- _The task_: From the data, copy out every line in which the word "Burocchi" appears.

(Task input Opens)

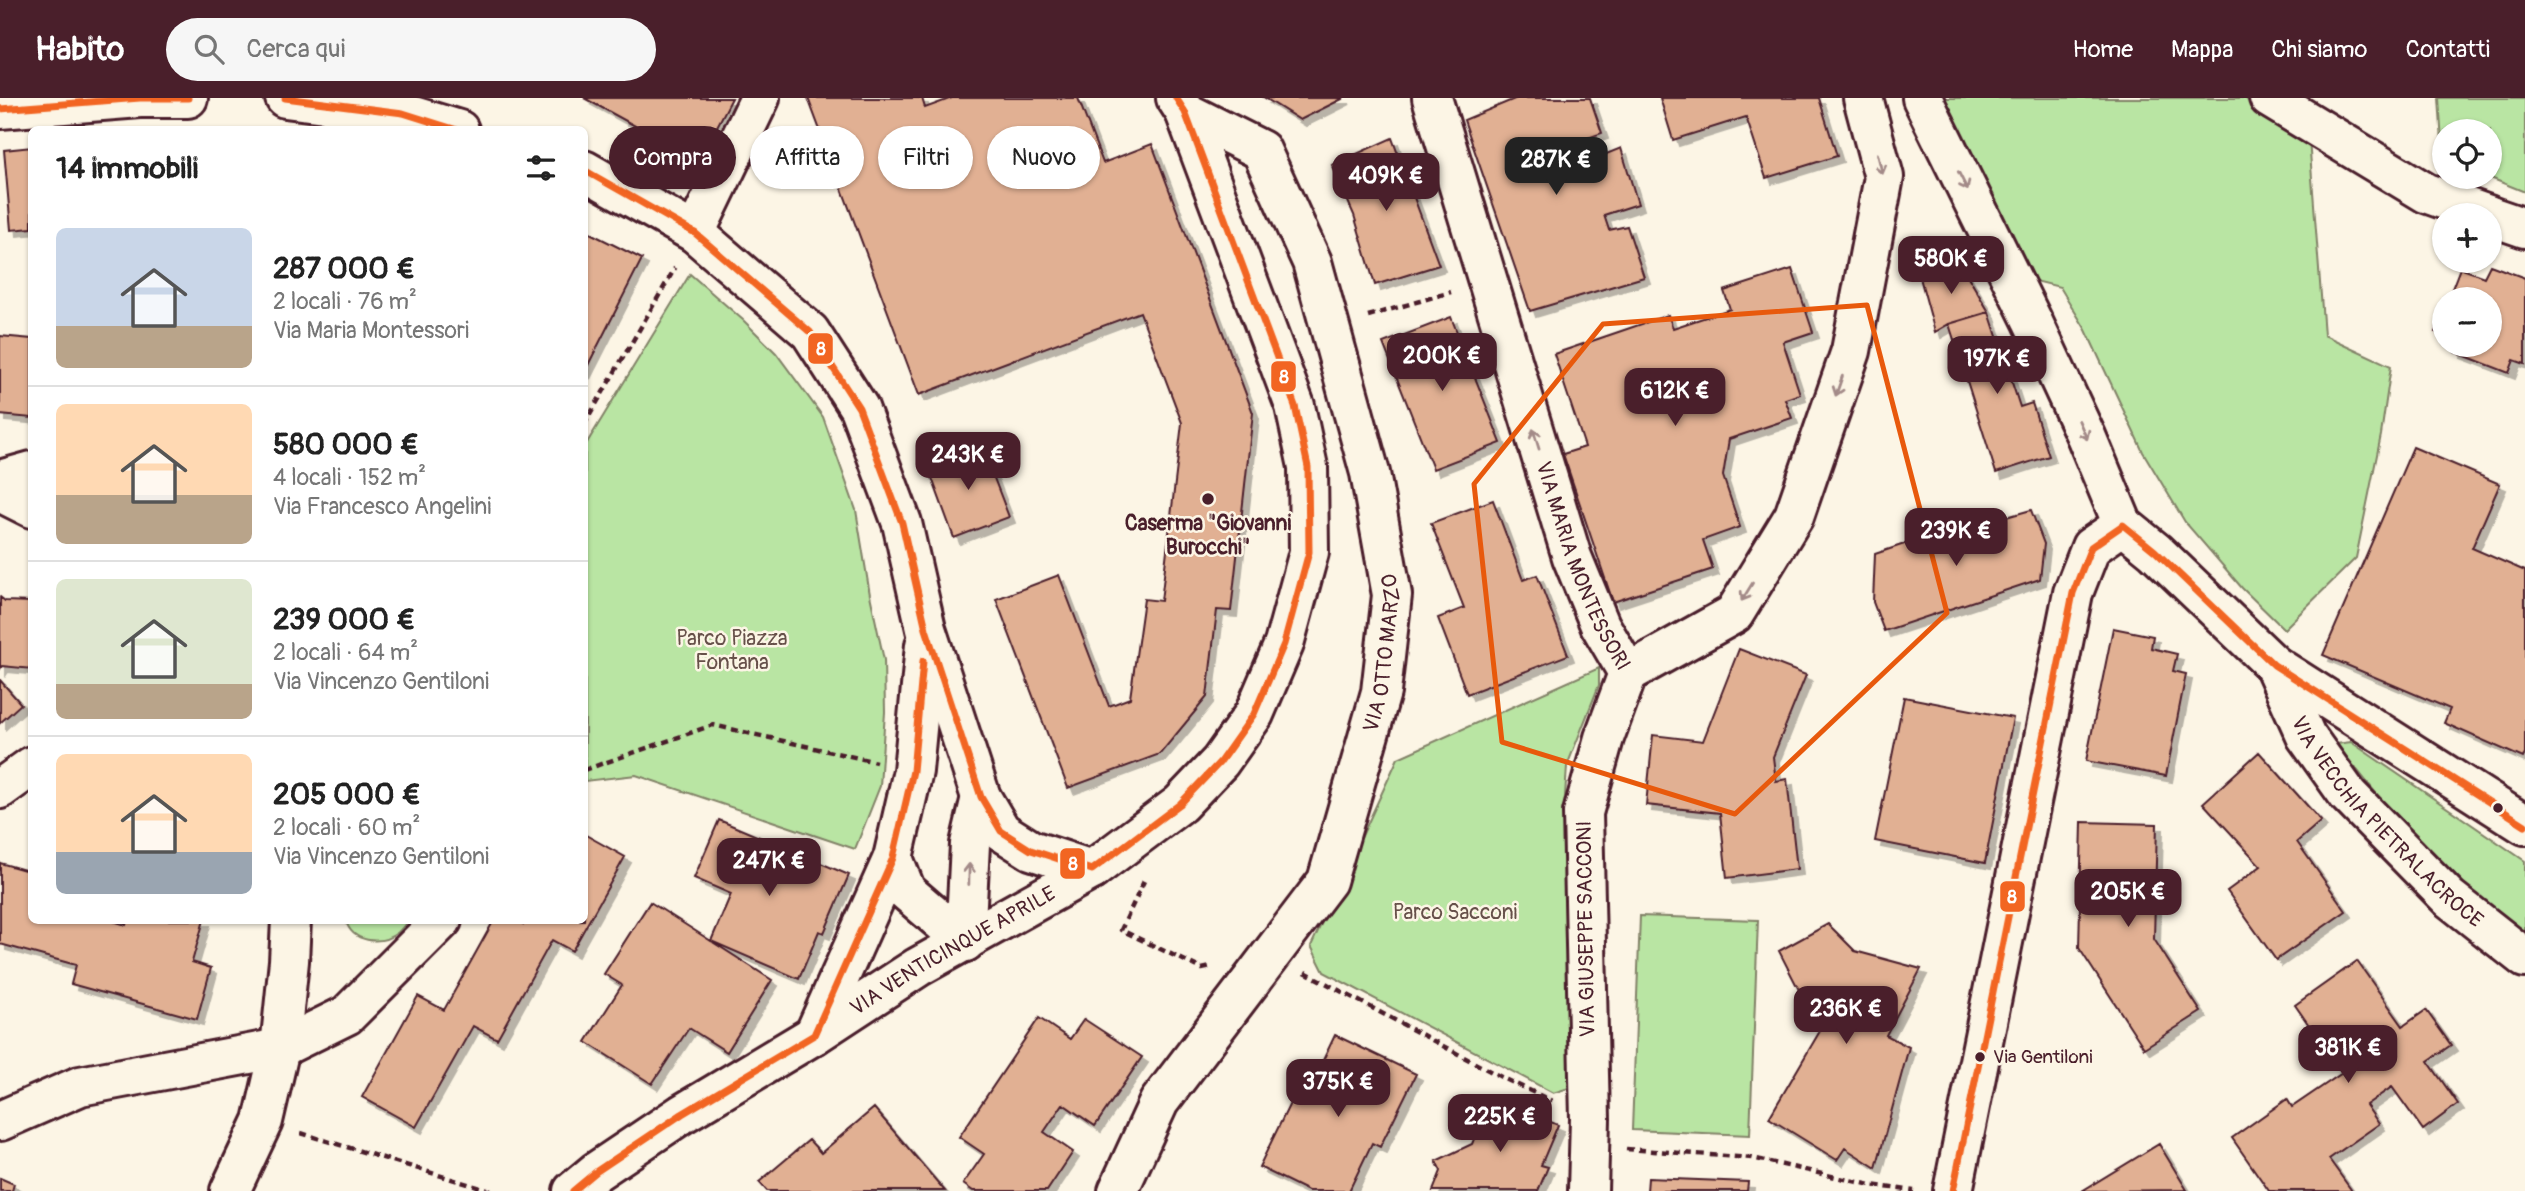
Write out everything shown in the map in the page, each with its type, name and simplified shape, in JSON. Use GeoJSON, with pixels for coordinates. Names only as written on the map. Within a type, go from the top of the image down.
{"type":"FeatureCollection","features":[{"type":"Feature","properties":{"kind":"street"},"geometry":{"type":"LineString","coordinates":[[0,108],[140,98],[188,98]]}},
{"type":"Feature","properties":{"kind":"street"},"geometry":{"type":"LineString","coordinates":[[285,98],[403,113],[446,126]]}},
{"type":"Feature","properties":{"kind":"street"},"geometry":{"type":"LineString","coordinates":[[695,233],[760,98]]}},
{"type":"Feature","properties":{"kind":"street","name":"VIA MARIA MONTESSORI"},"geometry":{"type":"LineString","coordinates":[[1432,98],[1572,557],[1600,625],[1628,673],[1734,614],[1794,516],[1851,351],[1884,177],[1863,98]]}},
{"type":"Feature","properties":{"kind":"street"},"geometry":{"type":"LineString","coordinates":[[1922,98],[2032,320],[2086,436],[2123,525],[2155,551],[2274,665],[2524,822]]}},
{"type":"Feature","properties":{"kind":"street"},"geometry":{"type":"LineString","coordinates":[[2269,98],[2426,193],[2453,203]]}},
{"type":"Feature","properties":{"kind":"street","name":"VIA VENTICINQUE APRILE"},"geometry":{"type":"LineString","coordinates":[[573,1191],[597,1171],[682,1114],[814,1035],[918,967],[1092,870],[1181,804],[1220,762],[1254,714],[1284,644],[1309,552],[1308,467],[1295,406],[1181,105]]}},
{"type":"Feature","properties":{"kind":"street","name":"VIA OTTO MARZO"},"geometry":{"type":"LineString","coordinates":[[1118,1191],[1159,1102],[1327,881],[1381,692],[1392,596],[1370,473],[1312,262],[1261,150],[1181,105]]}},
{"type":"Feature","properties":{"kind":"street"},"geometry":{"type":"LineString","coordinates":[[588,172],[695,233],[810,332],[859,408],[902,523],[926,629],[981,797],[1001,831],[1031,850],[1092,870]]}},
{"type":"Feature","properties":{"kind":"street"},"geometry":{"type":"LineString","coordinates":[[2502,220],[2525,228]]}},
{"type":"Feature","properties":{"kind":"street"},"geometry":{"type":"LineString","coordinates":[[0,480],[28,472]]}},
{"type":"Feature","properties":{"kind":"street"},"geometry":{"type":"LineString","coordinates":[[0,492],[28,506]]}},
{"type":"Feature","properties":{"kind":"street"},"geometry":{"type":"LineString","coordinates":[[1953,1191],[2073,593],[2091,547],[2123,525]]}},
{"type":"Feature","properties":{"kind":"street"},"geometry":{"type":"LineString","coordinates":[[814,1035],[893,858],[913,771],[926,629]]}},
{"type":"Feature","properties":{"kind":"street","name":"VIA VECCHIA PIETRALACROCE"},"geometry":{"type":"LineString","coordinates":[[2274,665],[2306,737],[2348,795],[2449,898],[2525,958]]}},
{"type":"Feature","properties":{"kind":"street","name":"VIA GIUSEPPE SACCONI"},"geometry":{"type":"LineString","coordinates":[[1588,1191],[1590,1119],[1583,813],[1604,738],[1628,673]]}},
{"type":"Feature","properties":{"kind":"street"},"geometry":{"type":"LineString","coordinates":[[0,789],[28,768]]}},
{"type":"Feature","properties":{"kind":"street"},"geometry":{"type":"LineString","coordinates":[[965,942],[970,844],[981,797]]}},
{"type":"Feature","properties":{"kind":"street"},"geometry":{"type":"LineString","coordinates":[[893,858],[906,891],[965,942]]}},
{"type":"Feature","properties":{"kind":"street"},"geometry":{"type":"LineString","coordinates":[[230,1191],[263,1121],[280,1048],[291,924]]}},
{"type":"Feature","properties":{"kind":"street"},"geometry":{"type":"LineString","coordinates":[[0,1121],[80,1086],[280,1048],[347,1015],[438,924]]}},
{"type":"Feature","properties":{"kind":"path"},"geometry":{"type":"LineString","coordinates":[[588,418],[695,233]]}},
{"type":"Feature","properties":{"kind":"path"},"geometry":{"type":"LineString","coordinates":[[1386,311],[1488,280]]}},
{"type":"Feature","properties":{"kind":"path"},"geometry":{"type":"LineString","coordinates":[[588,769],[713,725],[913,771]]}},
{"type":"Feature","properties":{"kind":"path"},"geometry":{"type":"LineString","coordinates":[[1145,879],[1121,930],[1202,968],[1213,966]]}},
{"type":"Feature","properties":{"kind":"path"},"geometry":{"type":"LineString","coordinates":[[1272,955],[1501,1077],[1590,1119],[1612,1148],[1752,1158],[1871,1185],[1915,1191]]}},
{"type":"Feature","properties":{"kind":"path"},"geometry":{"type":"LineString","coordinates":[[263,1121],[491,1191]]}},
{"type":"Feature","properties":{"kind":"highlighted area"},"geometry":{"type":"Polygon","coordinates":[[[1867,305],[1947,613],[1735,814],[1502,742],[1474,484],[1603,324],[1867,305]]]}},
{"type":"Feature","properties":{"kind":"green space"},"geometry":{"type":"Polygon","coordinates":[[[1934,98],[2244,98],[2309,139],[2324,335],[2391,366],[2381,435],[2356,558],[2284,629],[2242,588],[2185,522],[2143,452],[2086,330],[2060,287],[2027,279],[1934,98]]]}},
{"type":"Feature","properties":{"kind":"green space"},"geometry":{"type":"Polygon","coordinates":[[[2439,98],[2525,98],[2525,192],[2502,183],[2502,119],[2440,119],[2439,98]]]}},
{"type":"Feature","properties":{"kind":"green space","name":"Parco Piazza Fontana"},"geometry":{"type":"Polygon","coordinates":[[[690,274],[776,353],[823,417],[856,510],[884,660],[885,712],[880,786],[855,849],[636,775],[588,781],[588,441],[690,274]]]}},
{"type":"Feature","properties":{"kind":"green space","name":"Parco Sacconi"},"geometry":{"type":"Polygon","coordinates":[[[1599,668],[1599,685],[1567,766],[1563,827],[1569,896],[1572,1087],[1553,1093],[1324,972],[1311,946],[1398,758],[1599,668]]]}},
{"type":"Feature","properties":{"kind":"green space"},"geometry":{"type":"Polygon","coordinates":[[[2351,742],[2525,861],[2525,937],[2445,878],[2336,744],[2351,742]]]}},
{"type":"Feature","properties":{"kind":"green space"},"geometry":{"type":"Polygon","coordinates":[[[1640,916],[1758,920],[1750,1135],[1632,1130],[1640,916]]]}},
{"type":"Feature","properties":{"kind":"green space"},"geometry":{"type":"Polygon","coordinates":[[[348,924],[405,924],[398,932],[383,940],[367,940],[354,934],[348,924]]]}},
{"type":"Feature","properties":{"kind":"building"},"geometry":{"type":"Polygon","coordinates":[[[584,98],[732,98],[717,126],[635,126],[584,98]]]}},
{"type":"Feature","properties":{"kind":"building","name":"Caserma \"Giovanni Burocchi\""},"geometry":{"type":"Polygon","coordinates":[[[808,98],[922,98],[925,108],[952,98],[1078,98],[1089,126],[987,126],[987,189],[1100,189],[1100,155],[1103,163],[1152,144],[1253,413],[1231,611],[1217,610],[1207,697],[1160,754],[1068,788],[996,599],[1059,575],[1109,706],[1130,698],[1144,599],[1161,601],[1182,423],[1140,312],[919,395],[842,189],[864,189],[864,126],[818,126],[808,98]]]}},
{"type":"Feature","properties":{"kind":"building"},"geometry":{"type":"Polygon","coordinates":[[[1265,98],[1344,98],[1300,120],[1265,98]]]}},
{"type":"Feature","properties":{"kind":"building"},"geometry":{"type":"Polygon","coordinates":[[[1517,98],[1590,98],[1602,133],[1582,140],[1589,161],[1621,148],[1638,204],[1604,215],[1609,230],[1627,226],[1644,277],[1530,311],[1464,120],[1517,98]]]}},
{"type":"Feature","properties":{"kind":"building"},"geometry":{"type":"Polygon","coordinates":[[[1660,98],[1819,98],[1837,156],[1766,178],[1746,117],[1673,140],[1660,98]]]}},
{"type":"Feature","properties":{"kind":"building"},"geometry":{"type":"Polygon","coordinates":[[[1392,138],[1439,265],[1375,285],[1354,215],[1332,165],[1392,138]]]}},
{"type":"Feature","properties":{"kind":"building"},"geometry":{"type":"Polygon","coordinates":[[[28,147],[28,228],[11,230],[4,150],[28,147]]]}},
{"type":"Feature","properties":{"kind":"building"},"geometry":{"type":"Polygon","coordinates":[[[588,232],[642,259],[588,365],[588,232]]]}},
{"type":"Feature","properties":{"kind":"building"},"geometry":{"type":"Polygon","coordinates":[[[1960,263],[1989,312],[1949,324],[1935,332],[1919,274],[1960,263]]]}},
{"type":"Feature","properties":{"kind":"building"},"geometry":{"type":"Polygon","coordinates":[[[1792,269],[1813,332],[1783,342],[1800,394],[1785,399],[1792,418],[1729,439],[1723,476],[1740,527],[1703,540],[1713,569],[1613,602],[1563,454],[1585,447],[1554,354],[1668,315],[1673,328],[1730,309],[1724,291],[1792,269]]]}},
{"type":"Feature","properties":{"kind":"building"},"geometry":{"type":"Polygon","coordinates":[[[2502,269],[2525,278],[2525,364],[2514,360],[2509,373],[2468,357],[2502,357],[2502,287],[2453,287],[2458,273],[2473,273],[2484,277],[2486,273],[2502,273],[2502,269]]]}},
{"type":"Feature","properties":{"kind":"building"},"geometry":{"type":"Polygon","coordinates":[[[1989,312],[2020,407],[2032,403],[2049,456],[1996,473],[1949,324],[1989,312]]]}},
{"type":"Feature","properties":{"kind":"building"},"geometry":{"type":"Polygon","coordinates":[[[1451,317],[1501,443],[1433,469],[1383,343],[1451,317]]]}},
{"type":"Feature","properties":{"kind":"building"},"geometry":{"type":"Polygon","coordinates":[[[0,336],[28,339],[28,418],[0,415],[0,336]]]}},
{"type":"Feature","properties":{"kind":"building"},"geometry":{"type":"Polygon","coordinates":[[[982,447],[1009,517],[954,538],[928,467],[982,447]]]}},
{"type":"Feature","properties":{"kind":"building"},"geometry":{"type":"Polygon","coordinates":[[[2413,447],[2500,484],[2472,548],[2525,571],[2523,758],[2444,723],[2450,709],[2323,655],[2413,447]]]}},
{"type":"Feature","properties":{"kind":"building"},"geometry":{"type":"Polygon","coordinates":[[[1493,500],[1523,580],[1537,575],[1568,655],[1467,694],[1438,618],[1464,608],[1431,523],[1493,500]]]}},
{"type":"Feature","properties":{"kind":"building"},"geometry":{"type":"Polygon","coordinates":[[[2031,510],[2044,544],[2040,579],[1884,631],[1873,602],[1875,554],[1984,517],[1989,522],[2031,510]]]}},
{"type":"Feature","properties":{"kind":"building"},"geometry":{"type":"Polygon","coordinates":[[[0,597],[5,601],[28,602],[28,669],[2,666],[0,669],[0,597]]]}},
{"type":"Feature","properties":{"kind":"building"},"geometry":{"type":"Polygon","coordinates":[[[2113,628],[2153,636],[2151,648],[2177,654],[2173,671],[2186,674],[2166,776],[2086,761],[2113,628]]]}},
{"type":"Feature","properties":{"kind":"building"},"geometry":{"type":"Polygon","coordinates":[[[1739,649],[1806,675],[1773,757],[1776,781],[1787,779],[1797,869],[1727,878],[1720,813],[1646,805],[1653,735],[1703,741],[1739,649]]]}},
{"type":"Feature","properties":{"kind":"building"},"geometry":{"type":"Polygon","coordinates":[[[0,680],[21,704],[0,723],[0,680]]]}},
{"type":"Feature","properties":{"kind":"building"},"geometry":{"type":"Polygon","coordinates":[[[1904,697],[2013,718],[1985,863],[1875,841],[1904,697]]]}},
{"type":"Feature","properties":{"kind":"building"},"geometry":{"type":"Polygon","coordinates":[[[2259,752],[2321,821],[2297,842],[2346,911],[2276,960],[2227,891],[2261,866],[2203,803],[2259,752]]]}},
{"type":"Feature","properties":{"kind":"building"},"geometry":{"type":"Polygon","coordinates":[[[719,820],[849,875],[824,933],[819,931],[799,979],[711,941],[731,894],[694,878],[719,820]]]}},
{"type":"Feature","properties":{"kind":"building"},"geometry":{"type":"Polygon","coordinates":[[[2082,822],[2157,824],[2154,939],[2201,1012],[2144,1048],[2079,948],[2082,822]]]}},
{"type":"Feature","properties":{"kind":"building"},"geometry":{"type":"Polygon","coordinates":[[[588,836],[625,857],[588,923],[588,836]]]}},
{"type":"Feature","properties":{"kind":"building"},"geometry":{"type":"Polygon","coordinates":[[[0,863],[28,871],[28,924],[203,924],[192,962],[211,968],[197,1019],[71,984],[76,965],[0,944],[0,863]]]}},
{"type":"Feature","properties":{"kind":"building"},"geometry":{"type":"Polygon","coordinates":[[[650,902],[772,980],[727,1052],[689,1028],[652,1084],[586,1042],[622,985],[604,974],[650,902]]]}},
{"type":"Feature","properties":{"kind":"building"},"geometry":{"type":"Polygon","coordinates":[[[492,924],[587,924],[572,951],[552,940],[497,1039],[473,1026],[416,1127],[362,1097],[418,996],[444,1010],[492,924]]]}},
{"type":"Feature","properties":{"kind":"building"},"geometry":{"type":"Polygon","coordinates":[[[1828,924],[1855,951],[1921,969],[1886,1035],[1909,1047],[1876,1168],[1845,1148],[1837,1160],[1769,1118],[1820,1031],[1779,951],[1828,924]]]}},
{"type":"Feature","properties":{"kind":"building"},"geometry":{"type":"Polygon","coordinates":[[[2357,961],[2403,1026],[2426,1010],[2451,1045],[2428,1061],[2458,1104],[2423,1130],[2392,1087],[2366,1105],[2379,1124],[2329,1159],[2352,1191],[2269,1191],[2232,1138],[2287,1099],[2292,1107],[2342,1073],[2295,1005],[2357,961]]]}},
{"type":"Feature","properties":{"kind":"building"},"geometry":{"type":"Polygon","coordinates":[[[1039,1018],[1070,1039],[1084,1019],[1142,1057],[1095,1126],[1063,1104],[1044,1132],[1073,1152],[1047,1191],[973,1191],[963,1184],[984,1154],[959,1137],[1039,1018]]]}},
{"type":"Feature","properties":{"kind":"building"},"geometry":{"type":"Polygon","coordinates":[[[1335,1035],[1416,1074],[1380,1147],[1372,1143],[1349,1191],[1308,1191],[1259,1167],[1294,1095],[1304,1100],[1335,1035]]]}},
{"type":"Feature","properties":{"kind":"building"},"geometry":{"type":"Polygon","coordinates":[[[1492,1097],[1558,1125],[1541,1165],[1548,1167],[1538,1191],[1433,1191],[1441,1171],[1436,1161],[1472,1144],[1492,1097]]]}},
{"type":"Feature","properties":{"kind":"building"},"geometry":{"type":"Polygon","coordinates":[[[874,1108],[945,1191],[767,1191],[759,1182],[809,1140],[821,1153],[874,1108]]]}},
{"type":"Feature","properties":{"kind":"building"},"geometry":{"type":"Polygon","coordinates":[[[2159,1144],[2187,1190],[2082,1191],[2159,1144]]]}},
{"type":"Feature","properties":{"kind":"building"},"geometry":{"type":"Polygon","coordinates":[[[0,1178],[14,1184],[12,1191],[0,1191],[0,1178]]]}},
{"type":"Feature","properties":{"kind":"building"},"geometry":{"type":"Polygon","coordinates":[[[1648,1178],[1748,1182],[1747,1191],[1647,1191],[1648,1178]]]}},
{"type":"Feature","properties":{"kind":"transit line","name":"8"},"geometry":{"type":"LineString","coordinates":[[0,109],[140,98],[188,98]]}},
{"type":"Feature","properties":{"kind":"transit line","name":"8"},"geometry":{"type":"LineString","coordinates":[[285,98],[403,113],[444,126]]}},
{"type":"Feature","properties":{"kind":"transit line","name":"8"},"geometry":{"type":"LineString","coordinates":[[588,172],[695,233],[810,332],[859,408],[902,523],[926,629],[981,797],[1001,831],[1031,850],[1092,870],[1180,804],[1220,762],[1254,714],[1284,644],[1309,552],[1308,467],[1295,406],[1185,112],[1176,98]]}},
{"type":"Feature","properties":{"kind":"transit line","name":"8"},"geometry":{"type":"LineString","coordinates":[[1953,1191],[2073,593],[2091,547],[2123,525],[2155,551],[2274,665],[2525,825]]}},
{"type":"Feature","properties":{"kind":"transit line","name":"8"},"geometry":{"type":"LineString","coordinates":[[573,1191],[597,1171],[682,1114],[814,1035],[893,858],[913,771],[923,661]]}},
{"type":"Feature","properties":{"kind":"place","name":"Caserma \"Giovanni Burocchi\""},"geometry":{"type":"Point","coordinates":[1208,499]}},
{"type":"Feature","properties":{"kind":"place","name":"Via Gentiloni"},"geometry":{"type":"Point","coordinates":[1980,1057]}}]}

(Task input Closes)

- _Expected answer_:
{"type":"Feature","properties":{"kind":"building","name":"Caserma \"Giovanni Burocchi\""},"geometry":{"type":"Polygon","coordinates":[[[808,98],[922,98],[925,108],[952,98],[1078,98],[1089,126],[987,126],[987,189],[1100,189],[1100,155],[1103,163],[1152,144],[1253,413],[1231,611],[1217,610],[1207,697],[1160,754],[1068,788],[996,599],[1059,575],[1109,706],[1130,698],[1144,599],[1161,601],[1182,423],[1140,312],[919,395],[842,189],[864,189],[864,126],[818,126],[808,98]]]}},
{"type":"Feature","properties":{"kind":"place","name":"Caserma \"Giovanni Burocchi\""},"geometry":{"type":"Point","coordinates":[1208,499]}},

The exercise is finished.